Peyton gefiel mir richtig gut. Sie ist eine sehr starke junge Frau, die auch nicht auf den Mund gefallen ist. Ihre Schlagfertigkeit aber auch ihr Sarkasmus machen sie wirklich einzigartig. Außerdem ist Peyton auch sehr mutig und ohne Furcht. Einzig ihre Ungeduld ist ein Manko, das sie aber in meinen Augen noch sympathischer und authentischer macht.
Rufus ist sehr bodenständig aber eben auch neugierig. Er steht an Peytons Seite, ist ihr Beschützer und auch Seelenverwandter.
Dann lernt man Eli kennen. Er ist ein Hüter, sehr neugierig und unheimlich faszinierend gezeichnet. Manches Mal kommt er sogar recht schüchtern rüber, das gefiel mir sehr gut.

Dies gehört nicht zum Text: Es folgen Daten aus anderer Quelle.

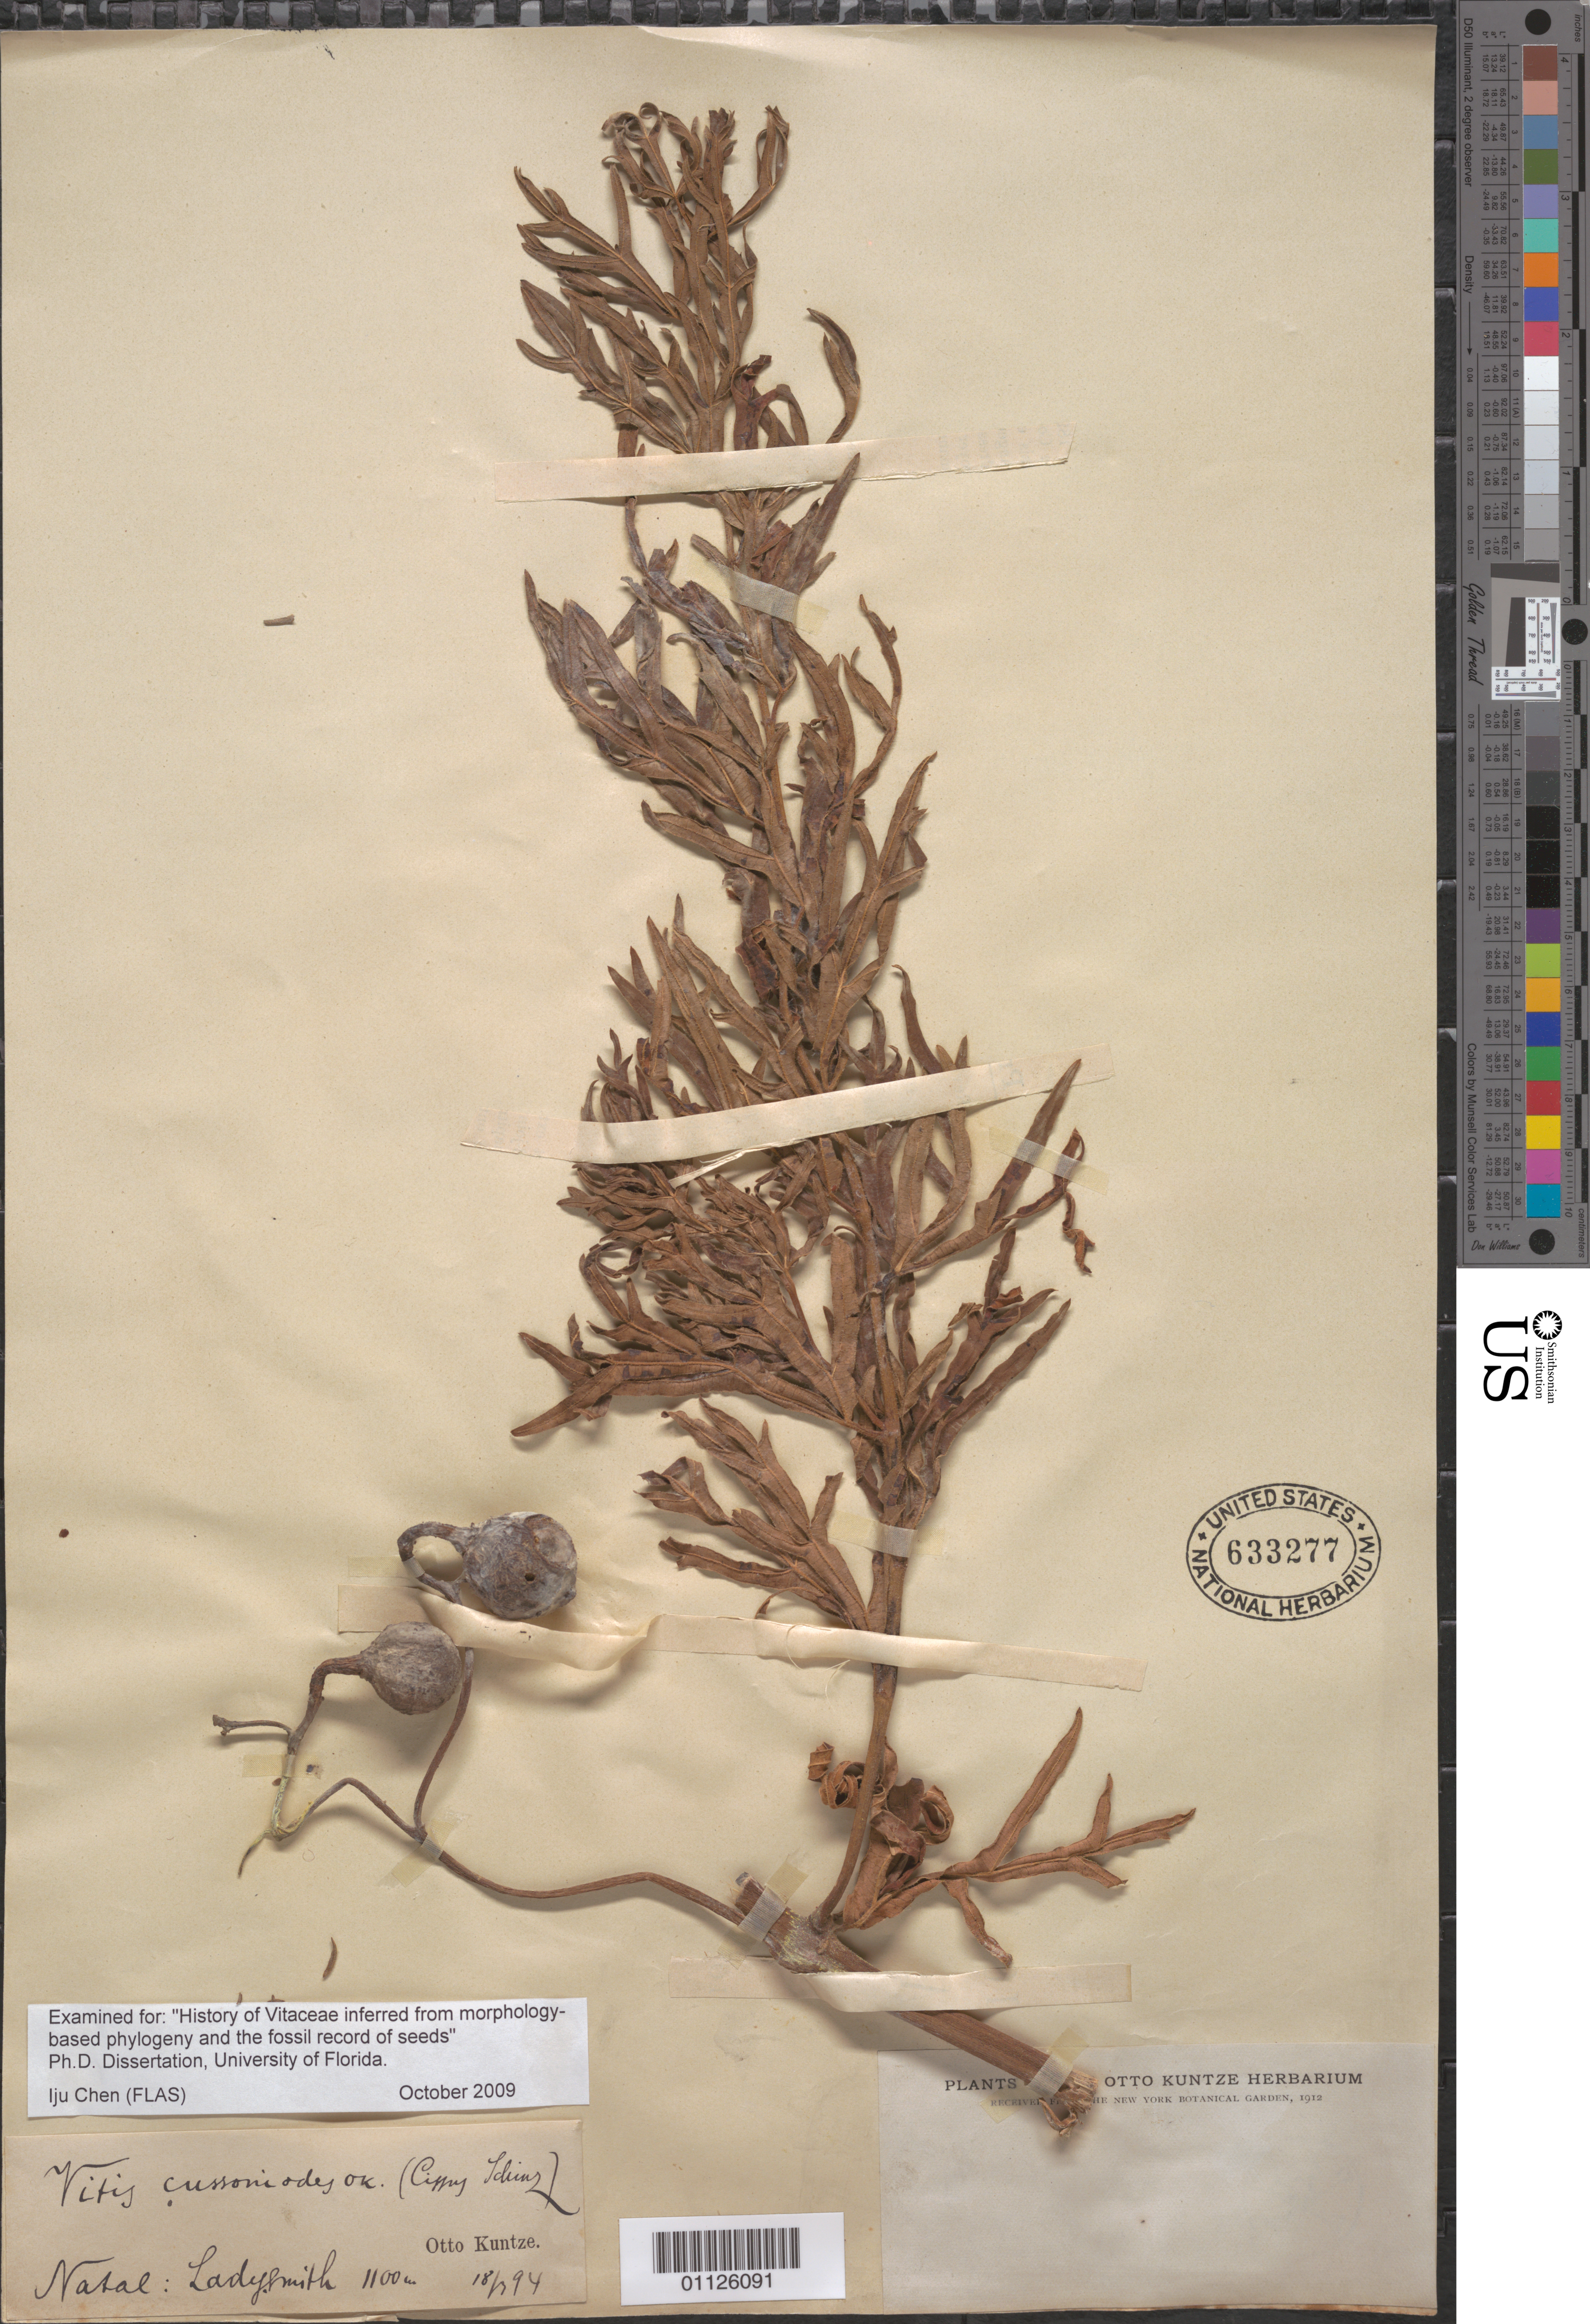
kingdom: Plantae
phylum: Tracheophyta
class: Magnoliopsida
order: Vitales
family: Vitaceae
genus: Cissus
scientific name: Cissus cussonioides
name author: Schinz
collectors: C.E.O. Kuntze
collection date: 1894-03-18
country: South Africa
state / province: KwaZulu-Natal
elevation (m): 1100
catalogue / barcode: US 633277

Der Schreibstil der Autorin ist sehr flüssig und lässt sich wirklich gut lesen. Man kommt leicht durch die Geschichte, kann ohne Probleme folgen und alles nachvollziehen.
Geschildert wird das Geschehen aus den Sichtweisen von Peyton, Rufus und Eli. Für alle Perspektiven hat die Autorin die personale Erzählweise verwendet. So blickt man von oben auf das Geschehen und bekommt einen guten Überblick.
Die Handlung selbst hat mich richtig begeistern können. Der Anfang war noch ein wenig zäh und langwierig, dann aber zieht die Geschichte an, gewinnt merklich an Fahrt. Hinzu kommt noch genug Action und Wendungen sind vorhanden, die man so nicht erwartet.
Die geschaffene Welt ist zum Teil recht skurril und ja schon fast verrückt. Es macht wirklich Spaß der Geschichte zu folgen.

Das Ende ist dann gut gelungen. Es passt wirklich gut zur hier erzählten Gesamtgeschichte, schließt gut ab und macht alles rund.

Zusammengefasst gesagt ist „League of Fairy Tales. Die letzte Erzählerin“ von Tina Köpke ein Roman, der nach verhaltenen Start wirklich begeistern kann.
Sehr gut gezeichnete Charaktere, ein leichter gut zu lesender Stil der Autorin und eine Handlung, die mich nach einer Einlesezeit sehr fesseln konnte und deren geschaffene Welt zum Teil schon verrückt gehalten ist, haben mir unterhaltsame Lesestunden beschert.
Durchaus lesenswert!

 

1 Kommentar zu „Gelesen: “League of Fairy Tales. Die letzte Erzählerin” von Tina Köpke“

  1. Hm, über das Buch bin ich auch schonmal “gestolpert”, scheint also ganz gut zu sein 🙂 Danke für deine ehrliche Meinung!